### Document section
Exploring Futures of Learning through Speculative Design

Catalina Catana
The Change Makers Stories
10 min readFeb 15, 2019

I have been drawn to the area of education and learning, out of both frustration with the current formal structures and curiosity in exploring the question of future of learning and work. A few days ago I was at the Brave New Learning Conference in Amsterdam, where I gave a workshop on ‘Speculative Design: Imagining Futures of Learning’. In this article I share the content of the workshop, the approach, as well as the interesting questions and thoughts that came out during the group discussions.

Status Quo within Education Innovation

When change is the only constant, how should education and learning look like in the 21st century, considering the development of different technologies and the paradigm shift in the meaning of work? What shall we teach kids today that will be relevant in 2050 or in the 22nd century?

If we look at the status quo, what is being argued among educators and learning designers, is the fact that the current school infrastructure focuses too much on a push approach. The child goes to school and has to conform to the availability of subjects, timetables, exams, homework, and the shared knowledge. And it is a great system, it did bring us to where we are today.

BUT, our present reality is different than the past reality, when this system was put in place, over 100 years ago. In the past it made sense, because knowledge and information was scarce, but today it is not the case. We have a different problem in the 21st century: information overload.

The last thing a teacher needs to give a child is information, they have a lot of it already. Instead they need the ability to make sense of information, to tell the difference between what is important and what is not, and above all how to combine many bits of information into a broad picture of the world. Children in the 21st century and beyond need the flexibility and resilience to deal with a constantly changing reality.

For this reason, many educators argue that we should teach the so-called 4 Cs: critical thinking, communication, collaboration and creativity. Not technical skills, but general-purpose life skills, on how to deal with change.

This is where it becomes interesting for me, because it’s not a question of improving, optimising and scaling current structures.

Inspired from Charles Leadbeater’ TED talk: Education Innovation in the slums

So far, most of our efforts within education innovation have been focusing on the top left quadrant, on optimisation and band aid solutions.

We need to think more within the bottom right quadrant, where transformational change happens. It’s not about making the current system better, it’s about rethinking learning from scratch and outside the boundaries of the formal learning structures.

Because learning happens everywhere, especially in this digital age. You watch youtube videos, you learned something. You read a few articles, you learned something; even though we don’t consciously think of this kind of activities as education.

In thinking of the future of learning, we must think of the future of work.

### Data extract

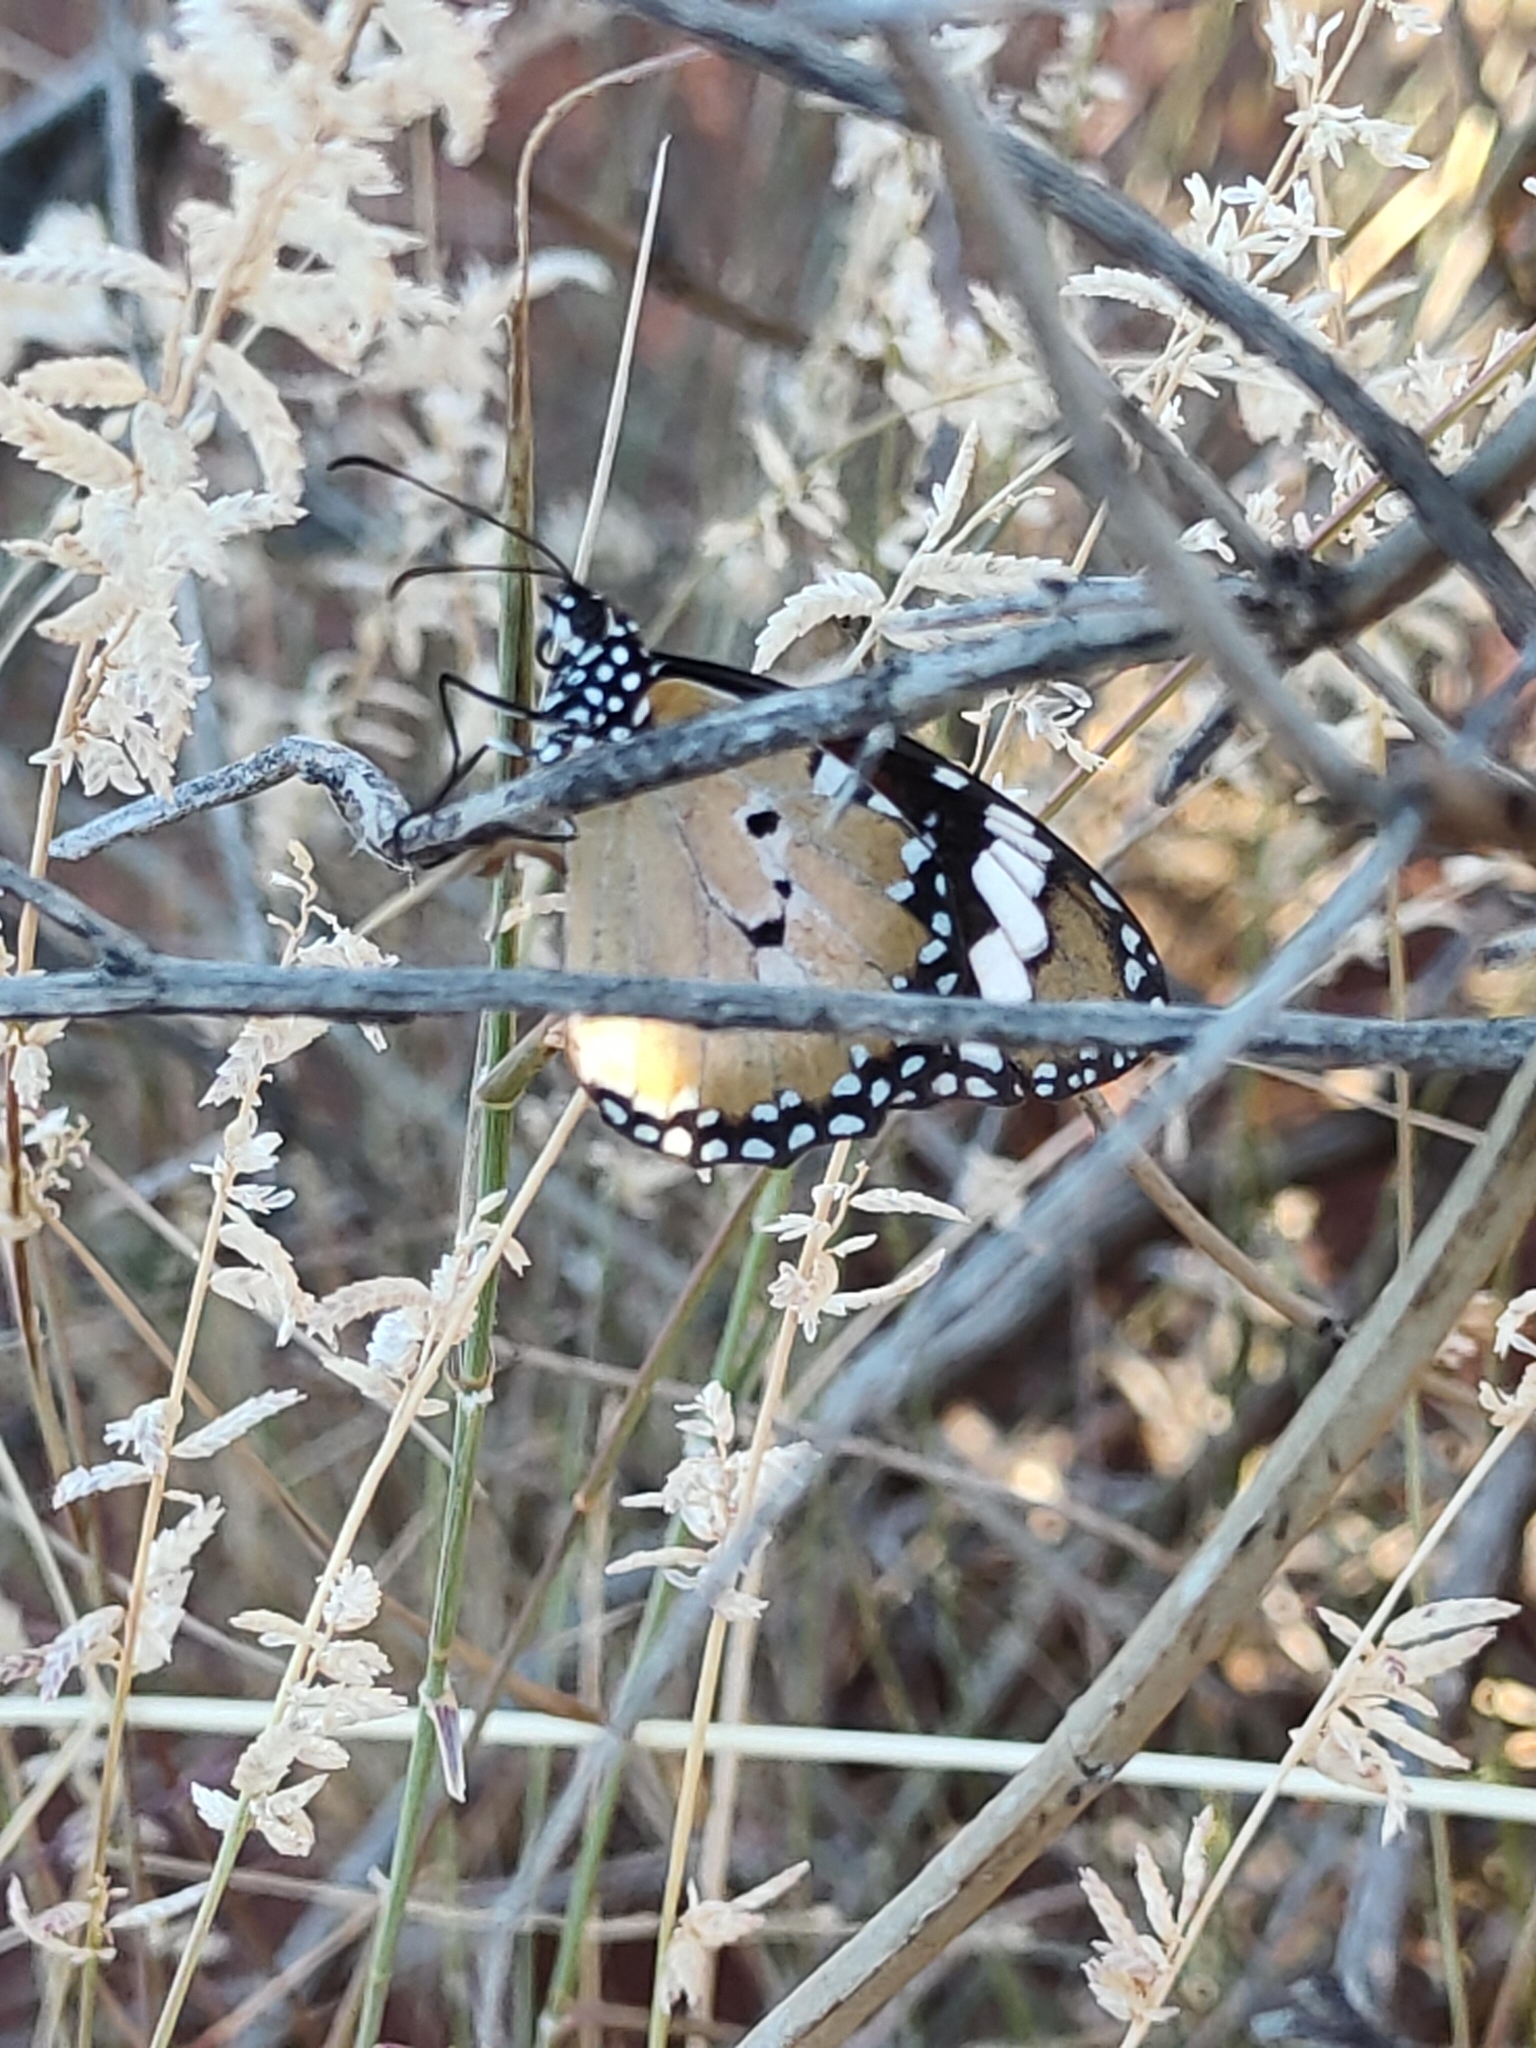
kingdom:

### Task requirements
Resume the article on speculative design and futures of learning, starting after its closing sentence about the future of work.

### Response area
Technically, the formal education system that we currently have is set in place as a stepping stone in preparing people for the real world out there: to be good human beings, but also to become good, obedient citizens and employees. But with a paradigm shift in the way we work and in the way we think about work, should come a paradigm shift in the way we learn as well.

Systems Thinking to understand the complexity of the ecosystem

We are very lucky to be able to even talk about an educational transformation. I am very privileged to discuss problems within current infrastructure and how everything needs to change to meet change.

But while, I am discussing here the future of education, there are 264 million children worldwide who don’t have access to education in the first place.

In India, poor families would need to spend almost half of their income in order to send all of the children to low fee schools. In Kenya, families living on $1.25 a day would need to spend almost a third of their monthly income in order to send three of their children to school. How we think of these problems, however is in terms of band aid solutions: we need to send financial aid or put in place support programmes that would help Kenya and India in this case to build more schools, and have more qualified teachers.

How many schools and teachers should be there to teach 264 million children?

Maybe we should rethink learning from scratch. Maybe the formal structures that work in countries like Sweden, the US, Finland are not appropriate for the reality of other parts of the world.

What is surprising at the same time is that, while some children don’t have access to education, others have to live in debt to be able to pay for their training. In the US for instance, the college tuition for a resident, hits at least 10,000 dollars per school year, leaving 7/10 students who graduate with huge debts that they have to worry about for years to come.

These are all things to consider when we think about education.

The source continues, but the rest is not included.